(Comme il dormait à présent chez C., Robert m’avait prêté son appartement pour la nuit. Après le souper, en fin de soirée, ils m’y avaient amené, c’était de l’autre côté de l’avenue, à cinq minutes.)
Lorsqu’ils ont été partis, je me suis mieux rendu compte que l’appartement était presque vide.
Dans la chambre où j’ai dormi, qui donne sur une sorte de cour, parc de stationnement de l’ensemble d’immeubles, il y a une penderie. Que j’ai ouverte. Et il y avait quoi? trois paires de chaussures et quatre cintres, trois fois rien de vêtements. Pas de livres. Une petite chaîne hi-fi sur un meuble bas qui ne contenait que quelques cassettes et quatre ou cinq CD. J’en ai fait l’application à moi-même, j’ai admiré la liberté de Robert (il nous avait parlé à table de son travail de postier, des tournées… et il mettait à le faire une logique simple, presque austère). Pas de livres. Un bocal de café lyophilisé dans la minuscule kitchenette, et un paquet de biscuits qu’il avait tenu à apporter pour moi. J’ai pensé à ça: efficacité, liberté. La télévision au pied du lit, équipée d’un casque à infra-rouge pour ne pas incommoder les voisins.

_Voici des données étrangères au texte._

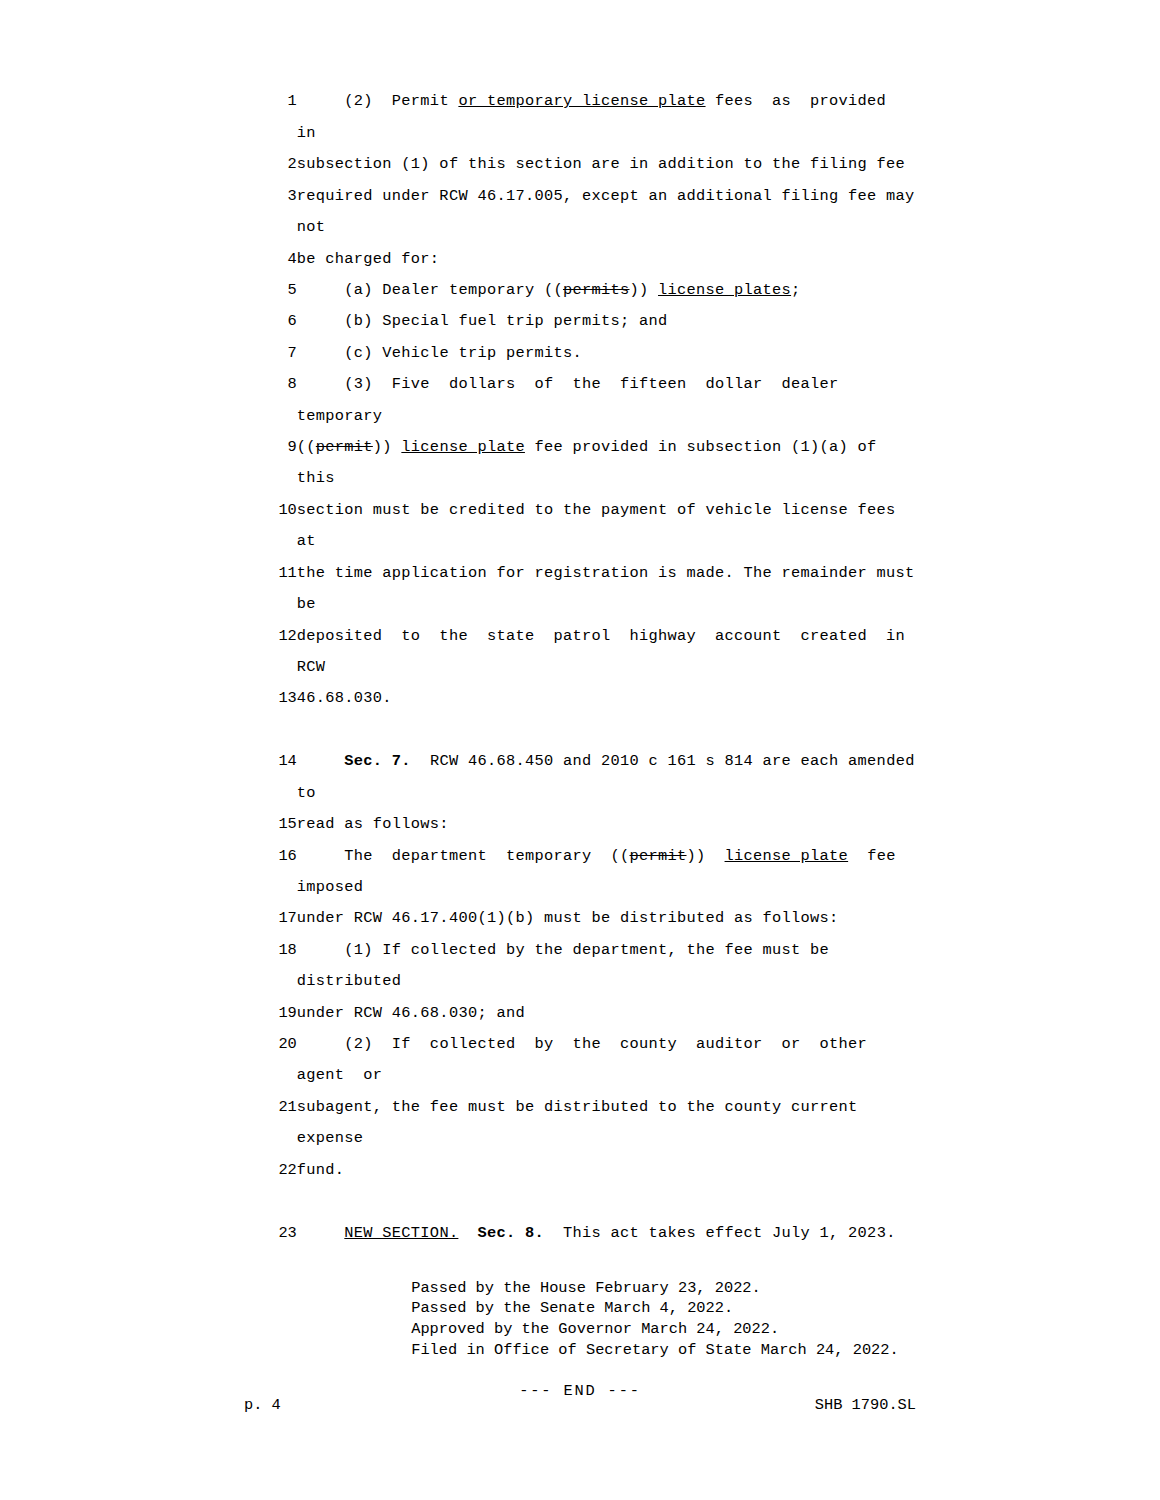| 1 | (2) Permit or temporary license plate fees as provided in |
| 2 | subsection (1) of this section are in addition to the filing fee |
| 3 | required under RCW 46.17.005, except an additional filing fee may not |
| 4 | be charged for: |
| 5 | (a) Dealer temporary (( permits )) license plates ; |
| 6 | (b) Special fuel trip permits; and |
| 7 | (c) Vehicle trip permits. |
| 8 | (3) Five dollars of the fifteen dollar dealer temporary |
| 9 | (( permit )) license plate fee provided in subsection (1)(a) of this |
| 10 | section must be credited to the payment of vehicle license fees at |
| 11 | the time application for registration is made. The remainder must be |
| 12 | deposited to the state patrol highway account created in RCW |
| 13 | 46.68.030. |
| 14 | Sec. 7. RCW 46.68.450 and 2010 c 161 s 814 are each amended to |
| 15 | read as follows: |
| 16 | The department temporary (( permit )) license plate fee imposed |
| 17 | under RCW 46.17.400(1)(b) must be distributed as follows: |
| 18 | (1) If collected by the department, the fee must be distributed |
| 19 | under RCW 46.68.030; and |
| 20 | (2) If collected by the county auditor or other agent or |
| 21 | subagent, the fee must be distributed to the county current expense |
| 22 | fund. |
| 23 | NEW SECTION. Sec. 8. This act takes effect July 1, 2023. |
Passed by the House February 23, 2022. Passed by the Senate March 4, 2022. Approved by the Governor March 24, 2022. Filed in Office of Secretary of State March 24, 2022.
--- END ---
p. 4 SHB 1790.SL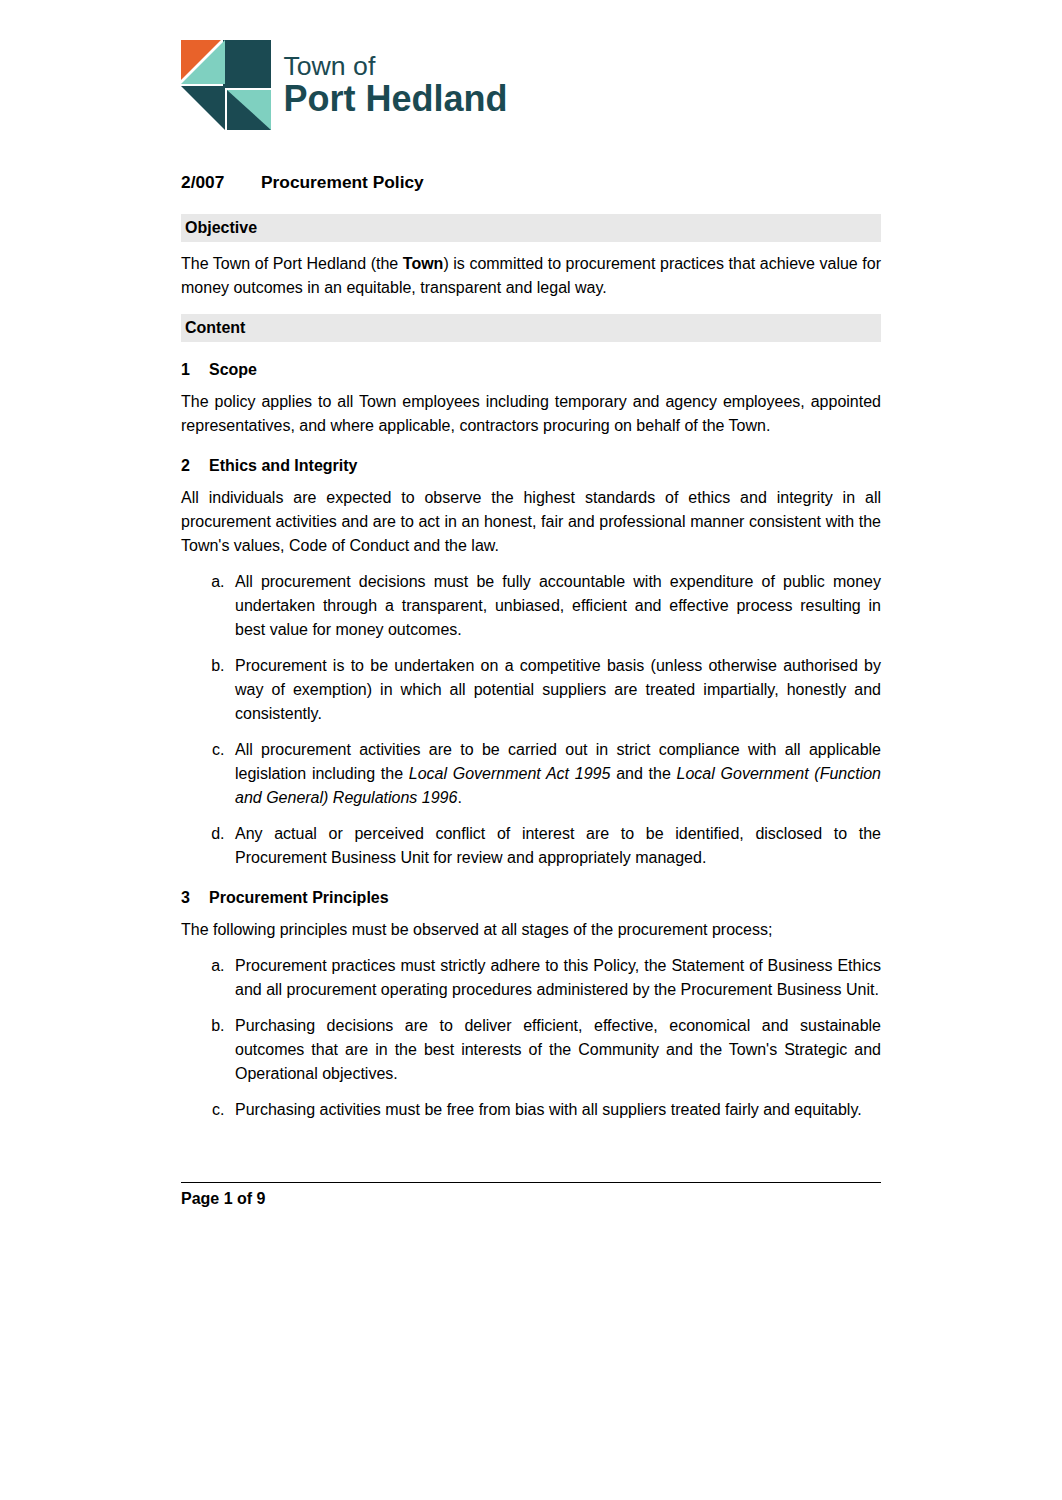Town of Port Hedland
2/007 Procurement Policy
Objective
The Town of Port Hedland (the Town) is committed to procurement practices that achieve value for money outcomes in an equitable, transparent and legal way.
Content
1 Scope
The policy applies to all Town employees including temporary and agency employees, appointed representatives, and where applicable, contractors procuring on behalf of the Town.
2 Ethics and Integrity
All individuals are expected to observe the highest standards of ethics and integrity in all procurement activities and are to act in an honest, fair and professional manner consistent with the Town's values, Code of Conduct and the law.
All procurement decisions must be fully accountable with expenditure of public money undertaken through a transparent, unbiased, efficient and effective process resulting in best value for money outcomes.
Procurement is to be undertaken on a competitive basis (unless otherwise authorised by way of exemption) in which all potential suppliers are treated impartially, honestly and consistently.
All procurement activities are to be carried out in strict compliance with all applicable legislation including the Local Government Act 1995 and the Local Government (Function and General) Regulations 1996.
Any actual or perceived conflict of interest are to be identified, disclosed to the Procurement Business Unit for review and appropriately managed.
3 Procurement Principles
The following principles must be observed at all stages of the procurement process;
Procurement practices must strictly adhere to this Policy, the Statement of Business Ethics and all procurement operating procedures administered by the Procurement Business Unit.
Purchasing decisions are to deliver efficient, effective, economical and sustainable outcomes that are in the best interests of the Community and the Town's Strategic and Operational objectives.
Purchasing activities must be free from bias with all suppliers treated fairly and equitably.
Page 1 of 9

Et cette lunette dans la pièce de devant, celle qui donne sur le Rhône, Robert m’a dit qu’elle était vendue comme lunette ornithologique mais qu’il s’en servait pour regarder les gens, les barques sur le Rhône, les promeneurs de Trinquetaille.
Et sur le dessus d’une minuscule commode une sorte de petit musée, quelque chose comme le bric-à-brac des objets ramenés de voyage que j’entassais sur le rebord de la cheminée avenue Foch, à Nice.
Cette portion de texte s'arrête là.